» Description of the task
In the Seed1.5-Thinking page below, how many activated parameters and how many total parameters does the model have?

» Extract
# # #

Seed1.5-Thinking#

Note

Compared to other state-of-the-art reasoning models, Seed1.5- Thinking is a Mixture-of-Experts (MoE) model with a relatively small size, featuring 20B activated and 200B total parameters.

../_images/seed1.5.png

RL Training Data#

Verifiable Problems#

For coding problems, we prioritize the source of high-quality and challenging algorithmic tasks, primarily drawn from esteemed competitive programming contests.

We filter data to ensure that each problem includes a comprehensive specification: a clear problem description, a set of unit tests, and a checker script. Unit tests validate the functional correctness of solutions, while the checker script enforces additional constraints such as output formatting and edge cases. We also perform difficulty filtering, ensuring that problems possess an appropriate level of complexity and applicability to real-world algorithmic reasoning.

# # #

» Data excerpt
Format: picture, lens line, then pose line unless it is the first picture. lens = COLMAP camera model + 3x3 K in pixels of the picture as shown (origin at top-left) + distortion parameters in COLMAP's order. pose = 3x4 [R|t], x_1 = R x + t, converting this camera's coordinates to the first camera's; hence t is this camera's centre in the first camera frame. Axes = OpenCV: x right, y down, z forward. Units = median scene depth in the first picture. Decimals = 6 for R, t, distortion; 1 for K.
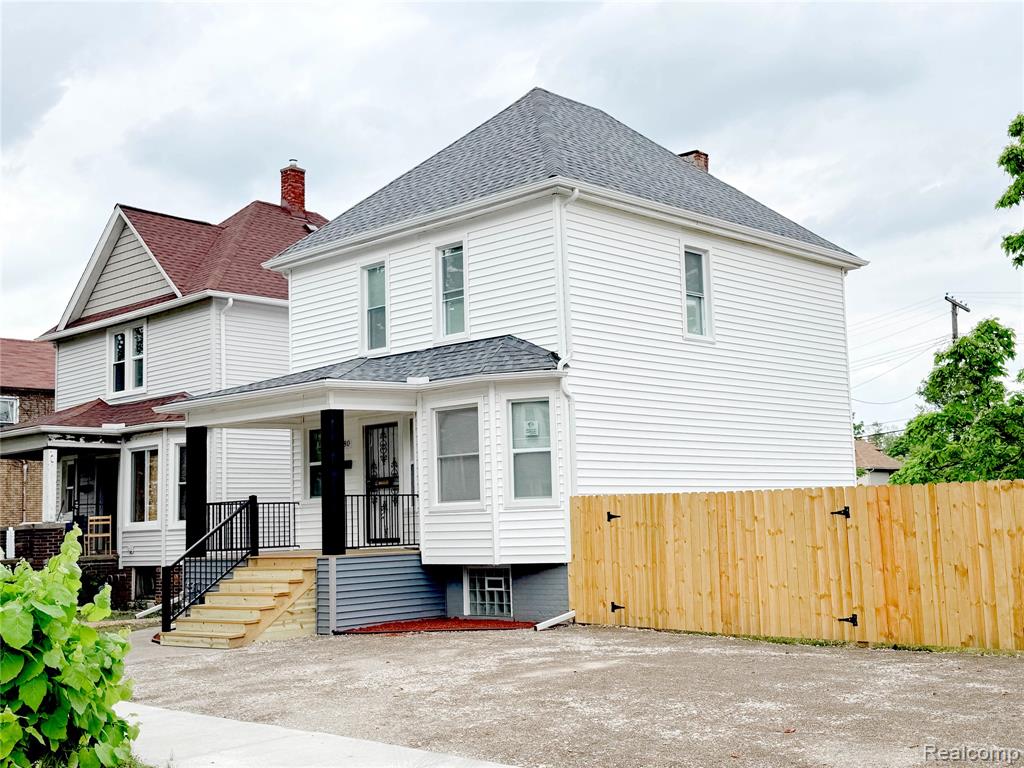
lens RADIAL K [[1208.3, 0, 511.8], [0, 1208.3, 382.5], [0, 0, 1]] dist [0.125397, 0.000000]
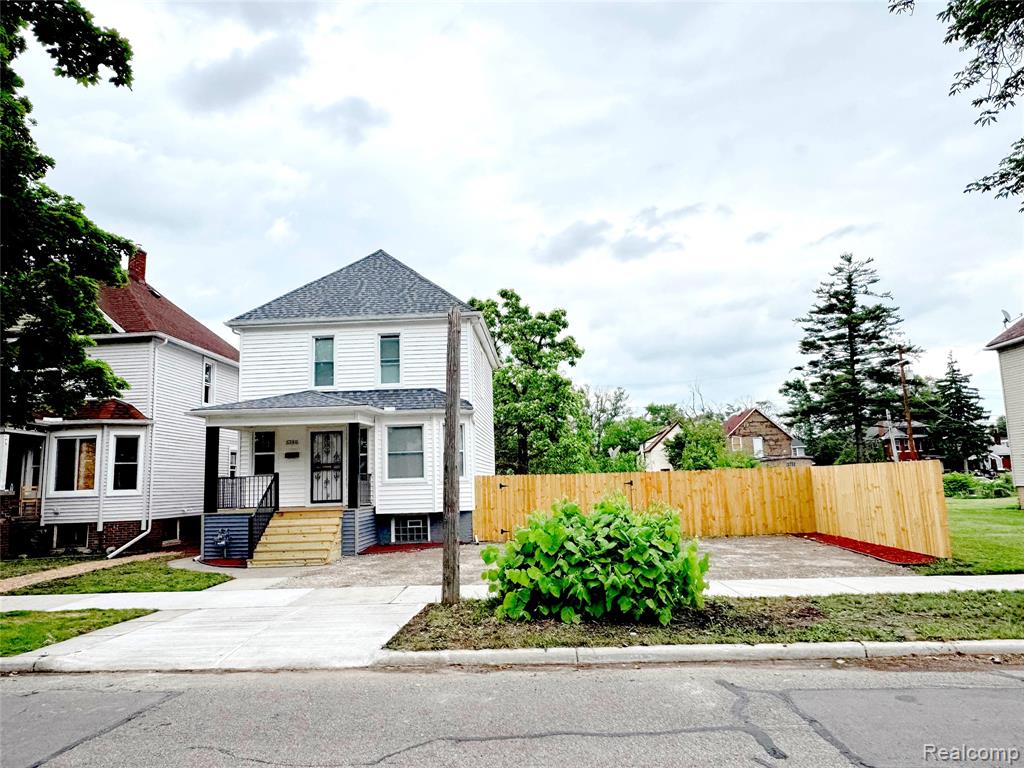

# # #

» Solution
20B activated and 200B total parameters.